DONS DE PALAVRA DE COMUNICAÇÃO DIRETA: dom inspirado de comunicão verbal para revelar palavras e produzir Escritura. Esses dons são: profecia, linguas, interpretação de linguas, discernimento de espírito.
DONS DE CREDENCIAIS: dom inspirado, que revela a certeza do milagre, faz do crente um canal do poder miraculoso para realizar a vontade de Deus e atestar como verdade infalível a mensagem apostólica entre judeus e gentios; não produz Escritura porque é credencial da Escritura. Nessa classe estão: dons de curar e operações de milagres”. Creio que a afirmação de Bezerril é facilmente constatada no Novo Testamento. Podemos então afirmar que os dons estão intimamente ligados as Revelações de Deus. Como não há hoje “novas revelações” os continuístas ficam em dificuldade em sustentar o “Sola Scriptura” e a contemporaneidade dos dons ao mesmo tempo. Subjetivamente eles podem crer no “Sola Scriptura”, mas objetivamente não conseguem uni-lo a sua fé nos dons atuais. Penso que isso é um fato inegável.

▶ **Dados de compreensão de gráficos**
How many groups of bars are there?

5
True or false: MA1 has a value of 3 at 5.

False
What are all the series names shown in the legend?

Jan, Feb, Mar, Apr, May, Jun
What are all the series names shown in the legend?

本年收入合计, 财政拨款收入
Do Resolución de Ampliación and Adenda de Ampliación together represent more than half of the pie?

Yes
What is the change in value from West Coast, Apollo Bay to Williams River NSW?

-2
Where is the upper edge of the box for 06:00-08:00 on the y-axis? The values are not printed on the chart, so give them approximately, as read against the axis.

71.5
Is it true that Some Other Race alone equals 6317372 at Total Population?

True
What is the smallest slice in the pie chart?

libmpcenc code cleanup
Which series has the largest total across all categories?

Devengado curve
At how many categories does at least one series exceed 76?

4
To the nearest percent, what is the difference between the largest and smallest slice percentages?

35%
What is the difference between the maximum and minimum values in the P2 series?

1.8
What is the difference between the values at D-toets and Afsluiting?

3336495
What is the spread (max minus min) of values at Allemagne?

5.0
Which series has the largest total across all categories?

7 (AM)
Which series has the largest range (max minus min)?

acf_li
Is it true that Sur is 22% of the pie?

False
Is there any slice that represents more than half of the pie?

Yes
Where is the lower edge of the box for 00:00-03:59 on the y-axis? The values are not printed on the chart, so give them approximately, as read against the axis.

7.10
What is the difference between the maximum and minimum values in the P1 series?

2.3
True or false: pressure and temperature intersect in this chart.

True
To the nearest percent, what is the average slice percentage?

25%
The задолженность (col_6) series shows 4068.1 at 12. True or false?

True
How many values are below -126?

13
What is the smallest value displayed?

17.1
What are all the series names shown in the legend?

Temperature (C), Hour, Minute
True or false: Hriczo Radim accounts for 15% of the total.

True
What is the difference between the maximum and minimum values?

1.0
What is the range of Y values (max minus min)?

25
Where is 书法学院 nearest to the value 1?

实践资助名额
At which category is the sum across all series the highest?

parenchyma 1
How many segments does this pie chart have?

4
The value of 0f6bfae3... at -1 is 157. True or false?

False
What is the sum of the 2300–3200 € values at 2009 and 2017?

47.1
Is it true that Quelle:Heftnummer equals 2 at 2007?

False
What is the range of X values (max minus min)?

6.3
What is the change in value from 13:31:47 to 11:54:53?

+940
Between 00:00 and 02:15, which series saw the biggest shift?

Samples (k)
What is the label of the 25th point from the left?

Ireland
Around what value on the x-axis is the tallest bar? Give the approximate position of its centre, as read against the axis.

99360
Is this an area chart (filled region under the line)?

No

▶ **Tarefa A**
Liste todos os dons mencionados nas duas classes descritas no trecho sobre os dons.
▶ **Tarefa B**
Responda com base no trecho sobre os dons:
(i) Por que os dons de credenciais não produzem Escritura?
(ii) Entre quais povos esses dons atestam a mensagem apostólica?
(iii) A que os dons estão intimamente ligados, segundo o trecho?
▶ **Tarefa C**
Reproduza fielmente o trecho sobre os dons a partir de "DONS DE CREDENCIAIS: dom" até "um fato inegável.", incluindo essas palavras.

▶ **Resposta escrita A**
- profecia
- linguas
- interpretação de linguas
- discernimento de espírito
- dons de curar
- operações de milagres

▶ **Resposta escrita B**
(i) Porque são credencial da Escritura.
(ii) Entre judeus e gentios.
(iii) Às Revelações de Deus.

▶ **Resposta escrita C**
DONS DE CREDENCIAIS: dom inspirado, que revela a certeza do milagre, faz do crente um canal do poder miraculoso para realizar a vontade de Deus e atestar como verdade infalível a mensagem apostólica entre judeus e gentios; não produz Escritura porque é credencial da Escritura. Nessa classe estão: dons de curar e operações de milagres”. Creio que a afirmação de Bezerril é facilmente constatada no Novo Testamento. Podemos então afirmar que os dons estão intimamente ligados as Revelações de Deus. Como não há hoje “novas revelações” os continuístas ficam em dificuldade em sustentar o “Sola Scriptura” e a contemporaneidade dos dons ao mesmo tempo. Subjetivamente eles podem crer no “Sola Scriptura”, mas objetivamente não conseguem uni-lo a sua fé nos dons atuais. Penso que isso é um fato inegável.